How many lines of the listing below contain the string "series"? Case must match. Reply with the number alone.

● The input
━━━━━━━━━━━━━━━━━━━━
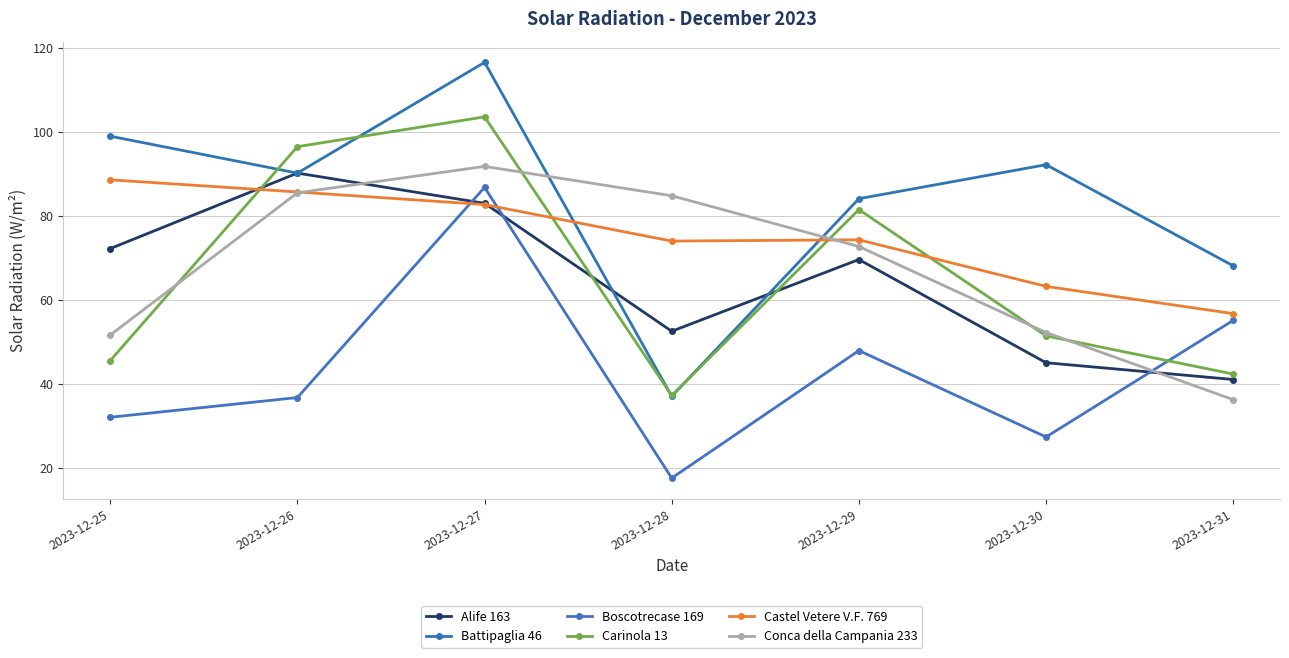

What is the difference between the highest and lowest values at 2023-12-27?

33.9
━━━━━━━━━━━━━━━━━━━━
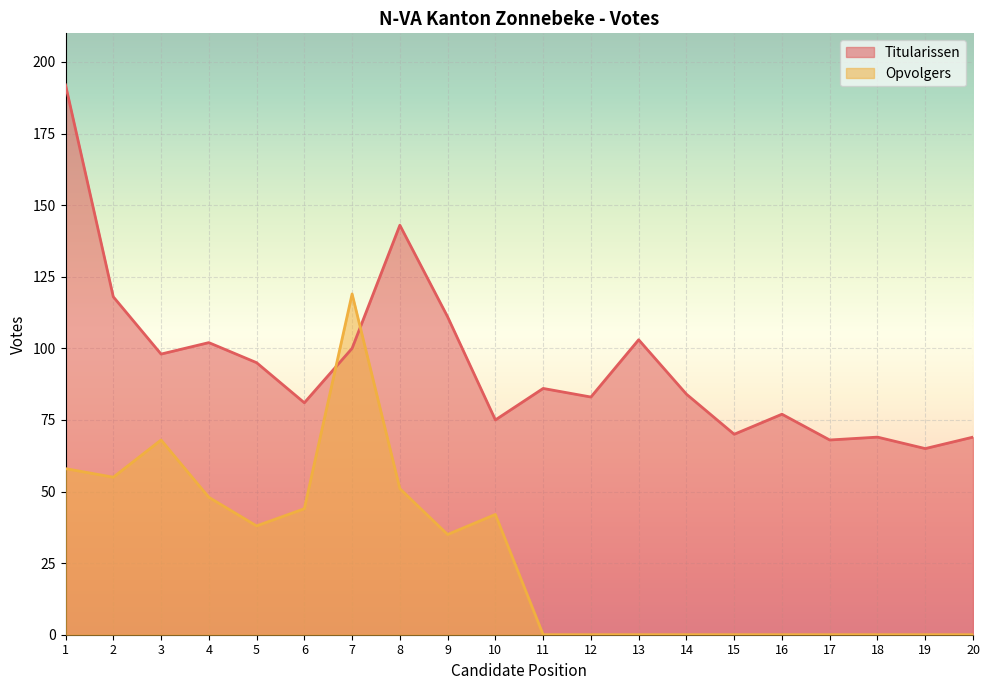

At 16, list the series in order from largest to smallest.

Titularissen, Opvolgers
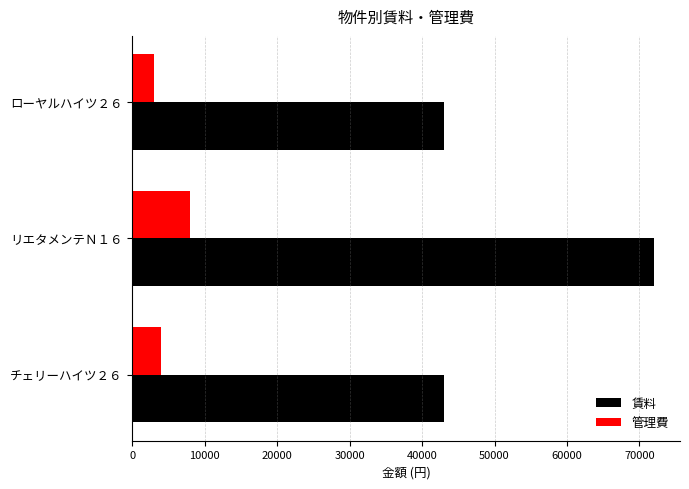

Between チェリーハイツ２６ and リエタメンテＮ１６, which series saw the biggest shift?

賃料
━━━━━━━━━━━━━━━━━━━━
● Response for this exercise
2